Gradisteanu Pircalabioru G, Musat M, Elian V, Iliescu C. Liquid Biopsy in Type 2 Diabetes. Encyclopedia. Available at: https://encyclopedia.pub/entry/55870. Accessed April 16, 2024.
Gradisteanu Pircalabioru, Gratiela, Madalina Musat, Viviana Elian, Ciprian Iliescu. "Liquid Biopsy in Type 2 Diabetes" Encyclopedia, https://encyclopedia.pub/entry/55870 (accessed April 16, 2024).
Gradisteanu Pircalabioru, G., Musat, M., Elian, V., & Iliescu, C. (2024, March 05). Liquid Biopsy in Type 2 Diabetes. In Encyclopedia. https://encyclopedia.pub/entry/55870
Gradisteanu Pircalabioru, Gratiela, et al. "Liquid Biopsy in Type 2 Diabetes." Encyclopedia. Web. 05 March, 2024.
Liquid Biopsy in Type 2 Diabetes
Edit

As the burden of type 2 diabetes (T2D) continues to escalate globally, there is a growing need for novel, less-invasive biomarkers capable of early diabetes detection and monitoring of disease progression. Liquid biopsy, recognized for its minimally invasive nature, is increasingly being applied beyond oncology, and nevertheless shows its potential when the collection of the tissue biopsy is not possible. This diagnostic approach involves utilizing liquid biopsy markers such as cell-free nucleic acids, extracellular vesicles, and diverse metabolites for the molecular diagnosis of T2D and its related complications.

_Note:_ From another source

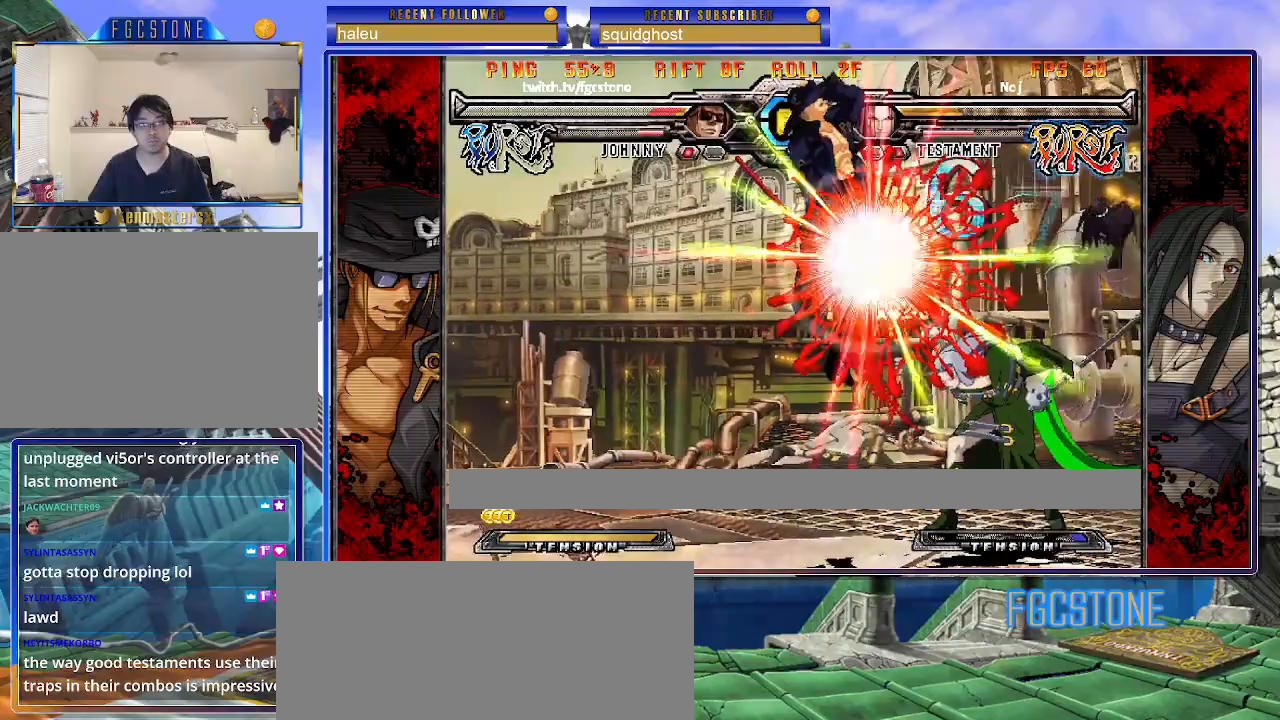
{"buttons": ["K", "S"], "left_stick": "left", "events": [[17, "K", "down"], [67, "S", "up"], [83, "S", "down"], [117, "K", "up"], [167, "K", "down"], [200, "S", "up"], [250, "S", "down"], [267, "K", "up"], [317, "K", "down"], [367, "S", "up"], [400, "S", "down"], [433, "K", "up"], [483, "K", "down"]]}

type 2 diabetes liquid biopsy exosomes miRNA molecular diagnostic

1. Introduction

The rapid increase in prevalence of type 2 diabetes mellitus (T2D) qualifies it as one of the fastest-growing global health emergencies of the 21st century [1]. T2D is a chronic condition necessitating continuous management and attention to avert its extensive health consequences, including myocardial infarction, cardiac failure, blindness, kidney failure, stroke, and amputation.
T2D is a multifactorial disease resulting from a combination of factors, including inadequate beta-pancreatic cell (β-cell) function, reduced insulin sensitivity, and chronic inflammation that precede the diabetes onset with up to 15 years. Currently, the diagnosis of T2D is made typically once hyperglycemia has become evident, a limitation that impedes early disease detection and precludes the possibility of timely interventions aimed at preserving β-cell mass and improving patient outcomes. Liquid biopsy can be a promising solution to this challenge, being useful in the diagnostic, management, and prognostic of the disease and providing a deeper understanding of the disease’s pathophysiology.
Early detection and intervention are crucial for preventing the progression of T2D and reducing the risk of complications such as nephropathy, cardiovascular disease, neuropathy, or retinopathy. Even though biomarkers such as glycemia or HbA1c are widely used for diagnosing T2D, presently, there is no biomarker that is able to predict the ongoing destruction of beta cells in the pancreas in the early stages of the disease as opposed to T1D, where specific autoantibodies against pancreatic islet cells or insulin are often present before the onset of symptoms and individuals at increased risk or in the early stages of T1D can be timely identified.
On the other hand, liquid biopsy shows its potential in the prognosis, diagnosis, and monitoring of cancer [2][3][4]. The use of a small amount of “body fluids” (usually blood), containing biomarkers that can provide relevant information for diagnostic and monitoring, present some relevant advantages such as reduced invasiveness, easy protocol for sample collection, lower costs, and real-time information [5][6][7].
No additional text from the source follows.